Are You Sure You Want A Fixer-Upper?

Have the home improvement and real estate shows on TV got you fantasizing about scoring a bargain by buying a fixer upper?  If you’re handy, resourceful, willing to get your hands dirty and able complete at least some of the work yourself, a fixer-upper can be a good idea but its important to understand the details before you commit.  You need to know how much you can afford, how much to offer, and whether this fixer-upper is right for you.  Here are the details you need to work out beforehand.

 

How Much Can You Really Do For Yourself?

All those TV shows may have inspired you but they don’t always give a true impression of the amount of work involved.  You can paint and hang wallpaper on your own but are you capable of tackling the plumbing that could be required when you remodel the kitchen?  Trying to complete a task that you don’t really know how to do can cause the job to take longer than expected, can end up costing you money instead of saving it and if the results are less than professional looking, you may not have improved the resale value at all.  

Consider this: Do you have the skills to complete the job?  Like I said, some jobs are easy to complete while others (such as electrical work) can be dangerous when attempted by amateurs.  Will you be able to devote time to getting the work done?  How will you feel if DIY weekends mean you’re living in the midst of a renovation for months?

 

How Much Will It Cost?

If at all possible, make arrangements for a walk through of any fixer-upper property you’re serious about so that you can take your contractor with you.  That way you can get a fairly accurate estimate of both costs and timeframe.  If you think you’ll be able to handle most of the work yourself, take detailed notes about your plans and cost out the materials and supplies.  Don’t forget to add 10-15% to your totals so you’re prepared for the unforeseen.  

Will any of the work you plan to do require a permit?  Plowing ahead without proper permits will be cheaper and may be easier but it could cause you problems when the time comes to resell the property.  You’ll need to consider the amount of time that permit approvals require as well as any associated fees.  Take this all into account when making your offer.

Exactly How Much Fixing Up Will Be Involved?

A home inspection is key when dealing with a fixer-upper.  A good home inspector will uncover hidden issues and give you a clear idea of exactly which elements of the house need your attention.  For example, you may know you want to replace that outdated flooring, but the home inspector can tell you whether or not you’ll discover old water damage underneath it.  If something significant is discovered during an inspection, you can take it to the sellers and ask them to take care of the repair or reduce their asking price accordingly.  If an agreement can’t be reached, either party can choose to back out of the deal.  If that happens, that obviously isn’t the right house for you but at least you found out before taking possession.

If the fixer-upper you’re considering does have major issues such as structural damage, you need to carefully consider whether or not the purchase will be worth your while.  For major structural issues, you’re best to consult an expert such as a structural engineer.  That way you’re completely educated about the extent of the problem.  Make sure you get written estimates for any repairs as they can help to justify your offering price.

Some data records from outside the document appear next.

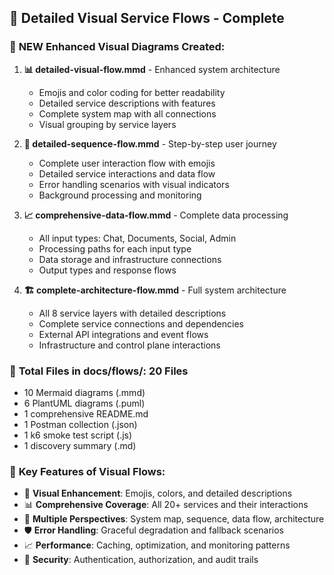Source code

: 
## 🎨 Detailed Visual Service Flows - Complete

### 🌟 **NEW Enhanced Visual Diagrams Created:**

1. **📊 detailed-visual-flow.mmd** - Enhanced system architecture
   - Emojis and color coding for better readability
   - Detailed service descriptions with features
   - Complete system map with all connections
   - Visual grouping by service layers

2. **🔄 detailed-sequence-flow.mmd** - Step-by-step user journey
   - Complete user interaction flow with emojis
   - Detailed service interactions and data flow
   - Error handling scenarios with visual indicators
   - Background processing and monitoring

3. **📈 comprehensive-data-flow.mmd** - Complete data processing
   - All input types: Chat, Documents, Social, Admin
   - Processing paths for each input type
   - Data storage and infrastructure connections
   - Output types and response flows

4. **🏗️ complete-architecture-flow.mmd** - Full system architecture
   - All 8 service layers with detailed descriptions
   - Complete service connections and dependencies
   - External API integrations and event flows
   - Infrastructure and control plane interactions

### 📁 **Total Files in docs/flows/: 20 Files**
- 10 Mermaid diagrams (.mmd)
- 6 PlantUML diagrams (.puml)  
- 1 comprehensive README.md
- 1 Postman collection (.json)
- 1 k6 smoke test script (.js)
- 1 discovery summary (.md)

### 🎯 **Key Features of Visual Flows:**
- 🎨 **Visual Enhancement**: Emojis, colors, and detailed descriptions
- 📊 **Comprehensive Coverage**: All 20+ services and their interactions
- 🔄 **Multiple Perspectives**: System map, sequence, data flow, architecture
- 🛡️ **Error Handling**: Graceful degradation and fallback scenarios
- 📈 **Performance**: Caching, optimization, and monitoring patterns
- 🔐 **Security**: Authentication, authorization, and audit trails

If major issues are discovered, you’ll need to decide whether or not to go ahead with the purchase.  Do you feel confident that you’ve uncovered the full extent of the problem?  Can you line up an expert to fix it?  Does the estimated cost of work align with your budget?  Can you manage if it takes a while to get the work done?  And most important for most buyers, will you be able to negotiate a fair discount on the purchase price that reflects the amount of work you’ll have to get done?

 

What Is A Fair Purchase Price?

Here’s where it pays to use a realtor you trust.  Basically, your offering price should reflect the fair market value of the property, if it was in good condition and finished well MINUS the cost of repairs and necessary upgrades.  Your realtor can advise you on fair market values for the area, recent market activity and whether or not to include your written estimates to support your offer.  Keep in mind that the sellers will have a dollar amount in mind, or one that they need to clear, just the same as you would if you were in their shoes.  You might not get as close to your offering price as you’d like but if not, you always have the ability to expand your search and keep looking for the perfect fixer-upper for you.